In the humid haze of an early summer morning, Ash Hobson Carr walks up and down rows of snapdragons and delphiniums, expertly snipping long stems of bright blooms. On the 6 acres in Highland Springs that she shares cooperatively with two other farming enterprises, Hobson Carr’s Hazel Witch Farm flower business is blooming.

So is Jenny and Paul Maloney’s Wind Haven Farm in King William County, where Jenny’s love of flowers went from a front-yard garden 10 years ago to a thriving wholesale flower business on an 11-acre farm with 7 acres in production. “When I first got into [the local wholesale flower market], there was just me and one other guy,” Jenny Maloney says. “Now there are a slew of people selling wholesale. It has exploded in the last 10 years.”

“We are constantly out there harvesting,” says Britton Barbee, who, with her husband, Walter, runs Prospect Hill Flower Farm, producing flowers on about 2 acres of an old cattle farm in Louisa County. “I was surprised at the demand.” From Bumpass to Williamsburg, from Mechanicsville to Powhatan, everything’s coming up… well, not roses, but dahlias, cosmos, and zinnias as flower farmers reclaim a beautiful business.

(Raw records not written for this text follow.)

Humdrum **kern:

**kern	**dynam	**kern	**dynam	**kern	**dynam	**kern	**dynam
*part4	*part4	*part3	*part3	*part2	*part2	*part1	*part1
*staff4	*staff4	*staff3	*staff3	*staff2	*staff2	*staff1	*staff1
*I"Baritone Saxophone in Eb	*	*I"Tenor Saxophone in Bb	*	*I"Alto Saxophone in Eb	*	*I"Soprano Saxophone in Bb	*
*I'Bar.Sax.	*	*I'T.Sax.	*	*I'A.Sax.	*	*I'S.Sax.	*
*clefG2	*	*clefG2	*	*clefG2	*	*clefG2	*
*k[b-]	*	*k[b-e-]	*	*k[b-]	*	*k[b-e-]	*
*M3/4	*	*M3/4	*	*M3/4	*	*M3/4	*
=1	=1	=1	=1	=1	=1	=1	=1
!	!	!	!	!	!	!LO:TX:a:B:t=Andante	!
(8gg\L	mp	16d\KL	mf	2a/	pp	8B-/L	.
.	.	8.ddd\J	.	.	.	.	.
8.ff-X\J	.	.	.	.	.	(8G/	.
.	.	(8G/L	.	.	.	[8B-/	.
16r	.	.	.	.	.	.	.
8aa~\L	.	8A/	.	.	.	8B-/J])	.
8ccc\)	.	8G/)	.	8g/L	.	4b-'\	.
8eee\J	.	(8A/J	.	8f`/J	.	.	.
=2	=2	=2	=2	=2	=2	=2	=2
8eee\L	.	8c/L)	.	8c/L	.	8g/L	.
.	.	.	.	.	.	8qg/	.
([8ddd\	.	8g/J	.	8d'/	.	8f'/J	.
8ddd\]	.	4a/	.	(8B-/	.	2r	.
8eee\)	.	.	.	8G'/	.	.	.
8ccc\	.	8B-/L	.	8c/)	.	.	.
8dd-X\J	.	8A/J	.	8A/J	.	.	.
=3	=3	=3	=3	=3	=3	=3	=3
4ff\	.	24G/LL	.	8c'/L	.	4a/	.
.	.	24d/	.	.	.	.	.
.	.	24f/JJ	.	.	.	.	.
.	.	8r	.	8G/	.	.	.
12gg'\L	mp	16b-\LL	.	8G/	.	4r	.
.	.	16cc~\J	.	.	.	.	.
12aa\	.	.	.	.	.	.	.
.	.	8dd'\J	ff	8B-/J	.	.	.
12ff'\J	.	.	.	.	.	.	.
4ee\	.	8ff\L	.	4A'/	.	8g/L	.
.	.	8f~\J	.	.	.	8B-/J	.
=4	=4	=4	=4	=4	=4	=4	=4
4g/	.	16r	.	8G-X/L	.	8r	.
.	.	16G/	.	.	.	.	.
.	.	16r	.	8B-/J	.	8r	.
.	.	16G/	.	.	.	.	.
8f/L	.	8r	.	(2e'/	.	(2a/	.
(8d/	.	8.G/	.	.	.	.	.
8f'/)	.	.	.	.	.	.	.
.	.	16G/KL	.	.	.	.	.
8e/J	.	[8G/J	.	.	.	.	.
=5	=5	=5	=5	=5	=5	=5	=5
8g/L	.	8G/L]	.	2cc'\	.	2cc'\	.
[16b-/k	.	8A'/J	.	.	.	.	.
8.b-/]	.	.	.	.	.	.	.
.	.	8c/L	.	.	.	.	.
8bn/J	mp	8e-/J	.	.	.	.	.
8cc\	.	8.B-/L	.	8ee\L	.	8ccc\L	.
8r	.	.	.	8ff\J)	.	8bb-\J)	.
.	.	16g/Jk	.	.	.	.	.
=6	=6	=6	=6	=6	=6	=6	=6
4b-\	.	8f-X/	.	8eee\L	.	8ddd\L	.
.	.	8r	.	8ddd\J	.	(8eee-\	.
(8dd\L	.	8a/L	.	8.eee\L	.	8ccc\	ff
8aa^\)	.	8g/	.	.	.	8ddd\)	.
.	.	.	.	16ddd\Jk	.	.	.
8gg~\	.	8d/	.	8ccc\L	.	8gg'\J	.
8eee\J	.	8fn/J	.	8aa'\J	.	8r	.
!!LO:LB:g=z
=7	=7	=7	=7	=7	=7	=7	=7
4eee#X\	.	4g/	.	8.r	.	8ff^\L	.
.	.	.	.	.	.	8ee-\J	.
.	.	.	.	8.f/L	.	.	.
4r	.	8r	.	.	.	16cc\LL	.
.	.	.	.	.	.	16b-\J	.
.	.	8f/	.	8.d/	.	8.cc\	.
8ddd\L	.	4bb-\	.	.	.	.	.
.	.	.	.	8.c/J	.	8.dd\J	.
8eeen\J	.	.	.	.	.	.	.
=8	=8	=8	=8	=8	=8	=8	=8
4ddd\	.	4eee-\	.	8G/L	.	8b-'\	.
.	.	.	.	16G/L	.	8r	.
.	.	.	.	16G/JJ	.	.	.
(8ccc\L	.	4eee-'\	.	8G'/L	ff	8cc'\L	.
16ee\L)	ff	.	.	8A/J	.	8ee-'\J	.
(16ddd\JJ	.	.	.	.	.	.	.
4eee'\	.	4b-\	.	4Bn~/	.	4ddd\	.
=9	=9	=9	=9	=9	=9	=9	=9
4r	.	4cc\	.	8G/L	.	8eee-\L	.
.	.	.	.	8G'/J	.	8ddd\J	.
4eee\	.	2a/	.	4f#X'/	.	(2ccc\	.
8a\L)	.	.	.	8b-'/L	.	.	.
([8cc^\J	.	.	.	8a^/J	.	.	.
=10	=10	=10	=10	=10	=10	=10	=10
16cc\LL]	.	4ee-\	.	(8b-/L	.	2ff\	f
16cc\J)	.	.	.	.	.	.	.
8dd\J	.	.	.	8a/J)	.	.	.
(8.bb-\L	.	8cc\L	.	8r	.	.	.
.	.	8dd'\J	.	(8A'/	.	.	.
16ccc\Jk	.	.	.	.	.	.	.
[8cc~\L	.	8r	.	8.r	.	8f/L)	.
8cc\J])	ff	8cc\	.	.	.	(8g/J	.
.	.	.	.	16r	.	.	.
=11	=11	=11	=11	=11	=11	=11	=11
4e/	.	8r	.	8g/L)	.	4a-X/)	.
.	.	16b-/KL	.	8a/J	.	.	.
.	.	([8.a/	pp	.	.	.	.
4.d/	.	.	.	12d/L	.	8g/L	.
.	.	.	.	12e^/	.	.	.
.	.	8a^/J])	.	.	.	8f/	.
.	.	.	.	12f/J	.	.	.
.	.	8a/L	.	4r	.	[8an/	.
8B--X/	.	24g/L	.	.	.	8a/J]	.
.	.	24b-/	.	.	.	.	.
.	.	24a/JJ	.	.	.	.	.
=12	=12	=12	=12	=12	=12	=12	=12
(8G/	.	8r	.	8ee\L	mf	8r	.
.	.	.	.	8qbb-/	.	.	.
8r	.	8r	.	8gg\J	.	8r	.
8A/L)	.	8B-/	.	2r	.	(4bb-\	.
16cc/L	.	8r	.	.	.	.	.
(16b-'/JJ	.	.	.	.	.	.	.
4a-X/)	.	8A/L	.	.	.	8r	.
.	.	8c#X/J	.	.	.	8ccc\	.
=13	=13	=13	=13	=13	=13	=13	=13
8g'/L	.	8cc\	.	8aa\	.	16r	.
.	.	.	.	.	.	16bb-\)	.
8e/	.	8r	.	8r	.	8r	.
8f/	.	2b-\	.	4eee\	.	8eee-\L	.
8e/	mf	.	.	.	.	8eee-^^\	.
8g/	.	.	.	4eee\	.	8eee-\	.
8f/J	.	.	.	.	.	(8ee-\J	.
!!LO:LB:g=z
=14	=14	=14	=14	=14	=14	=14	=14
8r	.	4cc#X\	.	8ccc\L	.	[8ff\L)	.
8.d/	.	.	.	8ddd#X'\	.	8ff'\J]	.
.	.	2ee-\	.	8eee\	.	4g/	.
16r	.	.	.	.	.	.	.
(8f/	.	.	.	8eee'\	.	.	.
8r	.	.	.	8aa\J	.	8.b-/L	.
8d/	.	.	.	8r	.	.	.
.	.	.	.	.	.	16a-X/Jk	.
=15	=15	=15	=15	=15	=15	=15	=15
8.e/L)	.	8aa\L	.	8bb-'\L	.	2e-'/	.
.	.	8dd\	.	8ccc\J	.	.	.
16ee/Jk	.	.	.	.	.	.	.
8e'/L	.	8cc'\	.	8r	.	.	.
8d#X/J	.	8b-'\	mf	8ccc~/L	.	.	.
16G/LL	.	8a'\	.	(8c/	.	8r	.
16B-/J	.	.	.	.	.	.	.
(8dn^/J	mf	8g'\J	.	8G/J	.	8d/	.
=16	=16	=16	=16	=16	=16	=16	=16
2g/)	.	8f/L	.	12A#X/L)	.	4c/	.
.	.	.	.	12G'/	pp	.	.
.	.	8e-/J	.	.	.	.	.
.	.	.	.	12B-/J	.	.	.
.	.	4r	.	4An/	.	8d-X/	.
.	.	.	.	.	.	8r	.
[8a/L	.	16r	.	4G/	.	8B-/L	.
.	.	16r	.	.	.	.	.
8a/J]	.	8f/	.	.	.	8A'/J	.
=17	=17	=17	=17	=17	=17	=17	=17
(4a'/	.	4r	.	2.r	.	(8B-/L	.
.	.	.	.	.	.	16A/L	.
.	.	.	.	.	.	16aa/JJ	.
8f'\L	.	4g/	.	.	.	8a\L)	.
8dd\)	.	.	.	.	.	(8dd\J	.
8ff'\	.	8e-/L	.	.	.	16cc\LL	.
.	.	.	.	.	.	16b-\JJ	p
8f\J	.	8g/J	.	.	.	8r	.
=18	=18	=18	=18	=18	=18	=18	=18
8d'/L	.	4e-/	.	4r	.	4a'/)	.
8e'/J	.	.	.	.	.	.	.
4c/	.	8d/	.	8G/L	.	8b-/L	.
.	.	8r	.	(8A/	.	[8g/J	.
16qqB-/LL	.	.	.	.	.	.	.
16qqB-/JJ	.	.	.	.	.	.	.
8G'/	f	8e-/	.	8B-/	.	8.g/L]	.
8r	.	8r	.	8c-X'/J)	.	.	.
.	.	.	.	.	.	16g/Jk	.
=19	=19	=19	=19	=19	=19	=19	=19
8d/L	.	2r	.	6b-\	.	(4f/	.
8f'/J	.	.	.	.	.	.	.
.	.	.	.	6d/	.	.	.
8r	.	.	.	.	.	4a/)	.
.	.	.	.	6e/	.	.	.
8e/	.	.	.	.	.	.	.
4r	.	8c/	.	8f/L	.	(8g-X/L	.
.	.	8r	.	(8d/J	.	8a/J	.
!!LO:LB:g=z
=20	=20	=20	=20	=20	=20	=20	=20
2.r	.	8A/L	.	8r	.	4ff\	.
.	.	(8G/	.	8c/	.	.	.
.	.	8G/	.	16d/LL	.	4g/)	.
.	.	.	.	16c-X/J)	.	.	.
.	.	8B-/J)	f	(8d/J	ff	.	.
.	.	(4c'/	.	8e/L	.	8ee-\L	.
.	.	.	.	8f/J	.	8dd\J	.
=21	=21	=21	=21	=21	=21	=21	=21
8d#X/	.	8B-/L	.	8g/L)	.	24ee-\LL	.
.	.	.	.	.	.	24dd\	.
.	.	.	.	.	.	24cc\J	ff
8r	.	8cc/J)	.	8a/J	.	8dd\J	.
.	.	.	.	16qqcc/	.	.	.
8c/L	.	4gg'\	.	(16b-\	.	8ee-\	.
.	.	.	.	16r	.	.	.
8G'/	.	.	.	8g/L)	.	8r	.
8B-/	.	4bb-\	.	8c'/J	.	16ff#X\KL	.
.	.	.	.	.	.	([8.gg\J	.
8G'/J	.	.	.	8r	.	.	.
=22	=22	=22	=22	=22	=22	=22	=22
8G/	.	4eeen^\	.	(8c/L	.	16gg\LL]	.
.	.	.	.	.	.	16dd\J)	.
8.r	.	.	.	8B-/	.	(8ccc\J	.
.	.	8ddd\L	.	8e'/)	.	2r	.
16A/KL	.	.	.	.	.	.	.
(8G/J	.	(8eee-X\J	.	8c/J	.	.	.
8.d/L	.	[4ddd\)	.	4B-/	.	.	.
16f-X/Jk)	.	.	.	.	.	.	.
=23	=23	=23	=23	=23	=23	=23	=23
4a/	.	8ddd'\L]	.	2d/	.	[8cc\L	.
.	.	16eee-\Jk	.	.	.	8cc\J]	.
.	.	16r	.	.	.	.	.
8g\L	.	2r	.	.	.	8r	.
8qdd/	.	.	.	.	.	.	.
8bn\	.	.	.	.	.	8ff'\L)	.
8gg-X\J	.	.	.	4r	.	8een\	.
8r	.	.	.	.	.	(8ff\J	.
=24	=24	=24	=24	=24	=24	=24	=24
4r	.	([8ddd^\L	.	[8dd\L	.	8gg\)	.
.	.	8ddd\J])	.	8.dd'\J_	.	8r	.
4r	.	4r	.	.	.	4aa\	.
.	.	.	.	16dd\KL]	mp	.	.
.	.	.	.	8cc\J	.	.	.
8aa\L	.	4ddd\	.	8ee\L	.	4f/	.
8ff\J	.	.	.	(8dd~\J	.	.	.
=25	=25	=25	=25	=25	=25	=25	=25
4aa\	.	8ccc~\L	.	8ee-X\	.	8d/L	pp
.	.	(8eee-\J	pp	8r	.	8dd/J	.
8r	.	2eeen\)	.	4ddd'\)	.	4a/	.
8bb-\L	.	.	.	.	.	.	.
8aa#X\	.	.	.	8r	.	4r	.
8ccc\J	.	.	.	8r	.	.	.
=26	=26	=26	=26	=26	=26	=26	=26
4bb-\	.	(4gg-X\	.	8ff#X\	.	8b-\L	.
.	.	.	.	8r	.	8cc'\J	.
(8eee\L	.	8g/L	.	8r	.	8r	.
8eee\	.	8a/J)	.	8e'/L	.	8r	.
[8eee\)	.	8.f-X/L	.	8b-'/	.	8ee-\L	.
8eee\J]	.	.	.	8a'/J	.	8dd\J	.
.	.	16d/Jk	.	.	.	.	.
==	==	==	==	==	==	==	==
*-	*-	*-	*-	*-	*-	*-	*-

Once, flower farms in the United States were prolific, particularly in California. Then, in 1991, the U.S. implemented the Andean Trade Act, which removed tariffs for 13 years on South American agricultural products. The intent was to limit coca farming, the key ingredient in cocaine, in Colombia and create jobs in a country ravaged by civil war. The U.S. is still the world’s largest consumer of cut flowers. But now, most of those blooms come from Colombia. It’s the largest producer of cut flowers in the world, exporting more than 660 million stems in 2020.